Such mercy does not flow from the unforgiven. Like poor Simon the Pharisee who had no tears with which to wash the feet of Jesus, the Inquisitor has no cleansing compassion. Never is this prayer heard from confident heresy hunters. This should be no surprise for us who so often pray: "forgive us our debts as we forgive our debtors." It is the Inquisitor's hands which are tied; the forgiven who are free to offer forgiveness.
Once we do, we can move beyond forgiveness. Jesus wants more for us than the lifting of punishment; he died for reconciliation. The forgiving is the unlocking of the door which stands between the prisoner and return to family, if there is one. And there is.
Jesus' final vision is a family reunited, a homecoming without anybody missing; a "Yes" answer to the song's question: "Will the circle be unbroken?" Jesus knew that forgiveness is the only way to that end, so He prayed for it.

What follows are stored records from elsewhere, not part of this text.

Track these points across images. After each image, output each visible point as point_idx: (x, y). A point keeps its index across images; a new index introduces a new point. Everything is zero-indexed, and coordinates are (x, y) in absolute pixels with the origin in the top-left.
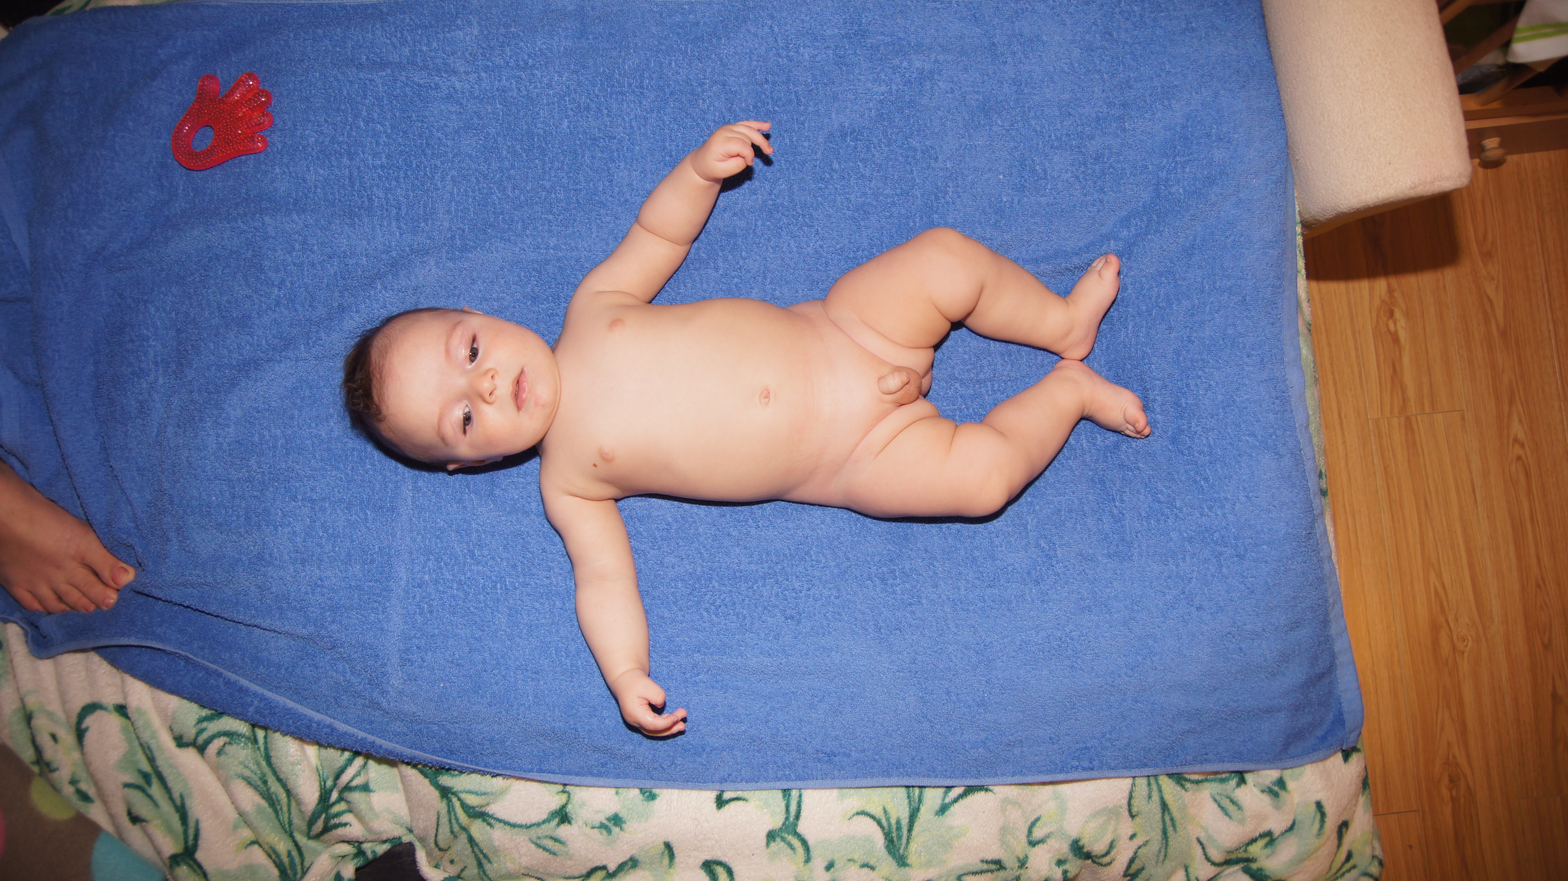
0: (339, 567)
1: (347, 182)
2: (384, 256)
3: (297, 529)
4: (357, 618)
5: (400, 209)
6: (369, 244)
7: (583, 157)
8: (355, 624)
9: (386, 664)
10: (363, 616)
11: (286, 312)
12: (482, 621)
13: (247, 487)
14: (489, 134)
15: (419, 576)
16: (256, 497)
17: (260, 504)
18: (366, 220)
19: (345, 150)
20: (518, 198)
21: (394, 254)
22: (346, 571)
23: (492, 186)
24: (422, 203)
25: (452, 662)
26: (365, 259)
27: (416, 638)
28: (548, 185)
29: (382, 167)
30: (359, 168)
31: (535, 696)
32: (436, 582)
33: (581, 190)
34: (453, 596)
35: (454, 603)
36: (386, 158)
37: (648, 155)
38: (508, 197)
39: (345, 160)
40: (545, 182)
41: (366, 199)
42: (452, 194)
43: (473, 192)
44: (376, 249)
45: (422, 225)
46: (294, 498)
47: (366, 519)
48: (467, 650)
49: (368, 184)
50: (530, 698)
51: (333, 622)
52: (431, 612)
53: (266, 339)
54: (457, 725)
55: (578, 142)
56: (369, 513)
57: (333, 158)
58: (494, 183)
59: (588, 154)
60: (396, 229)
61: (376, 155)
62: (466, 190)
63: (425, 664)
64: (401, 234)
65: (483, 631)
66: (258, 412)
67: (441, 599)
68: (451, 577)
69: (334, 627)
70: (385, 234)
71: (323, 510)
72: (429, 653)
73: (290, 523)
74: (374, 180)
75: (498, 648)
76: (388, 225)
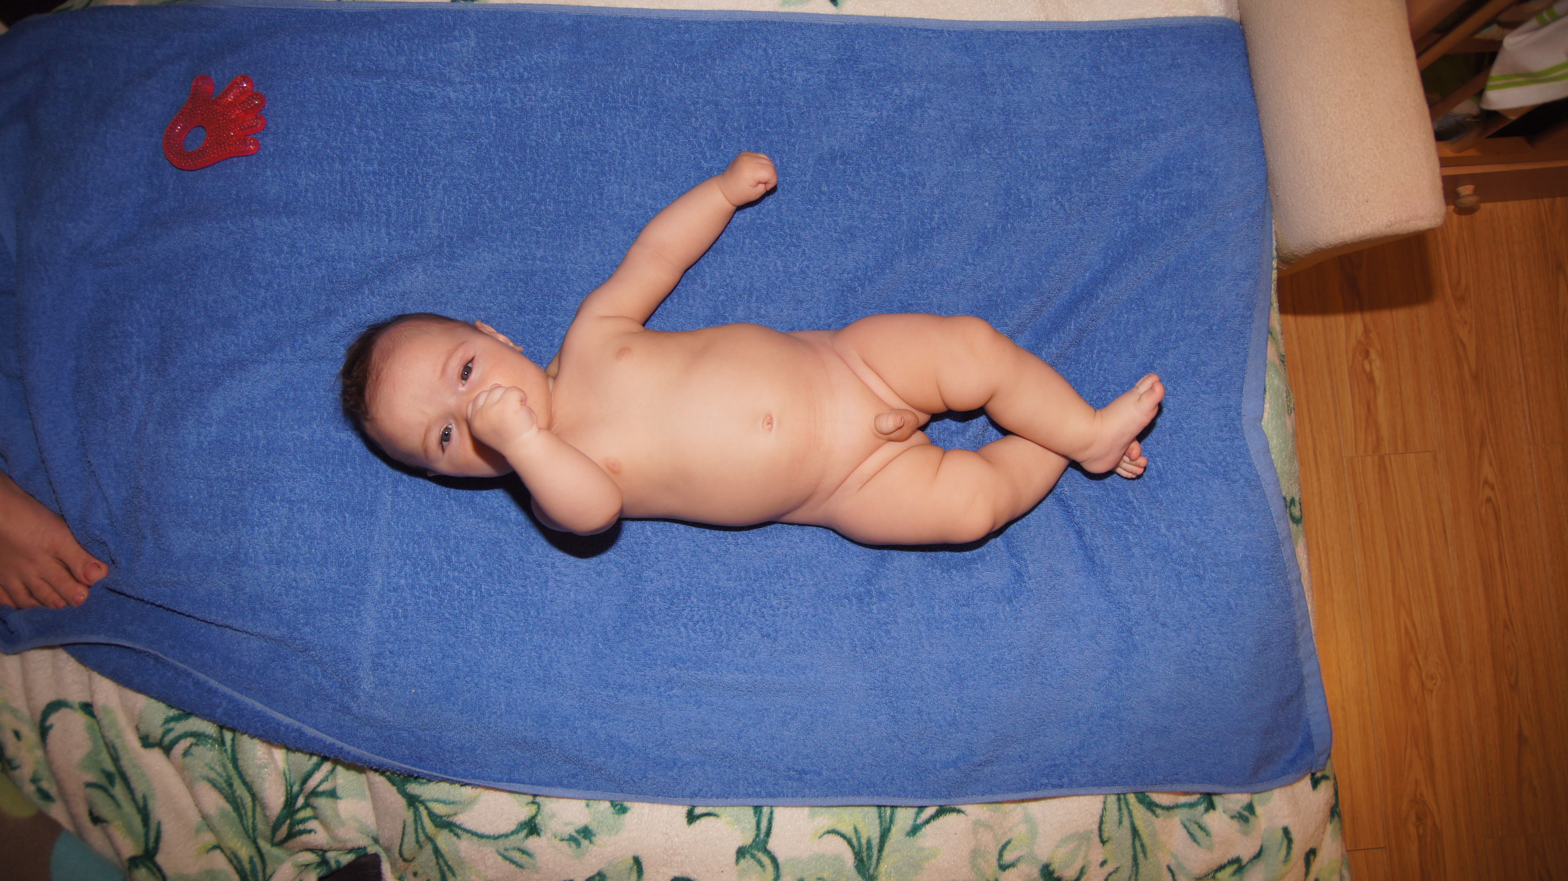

In Places in the Heart, a drunken black man in a sleepy Southern town shoots the local sheriff dead on a quiet Sunday afternoon. The killer is lynched by an angry mob. The sheriff's widow and two small children are left destitute. Hope appears in the form of a black sharecropper who rises to help her work her farm, but he is soon driven off by the Klan. The movie ends with the despairing widow trying to find solace at a small-town church service.
There we see her alone as she receives communion from the minister. Then the scene shifts to show us the person sitting at her side to whom she offers the bread and cup. It is the black sharecropper who had been run out of town. While we try to adjust to his entry into this sacred scene, the sharecropper turns and passes the host to the dead sheriff, somehow resurrected. The revelation closes as the sheriff offers the broken body and the shed blood to his own murderer, sitting beside him, sober, clothed in his right mind.
Jesus calls for us to be forgiven and for us to forgive that such communion may become reality. In this way the love of God makes our worst day a Good Friday.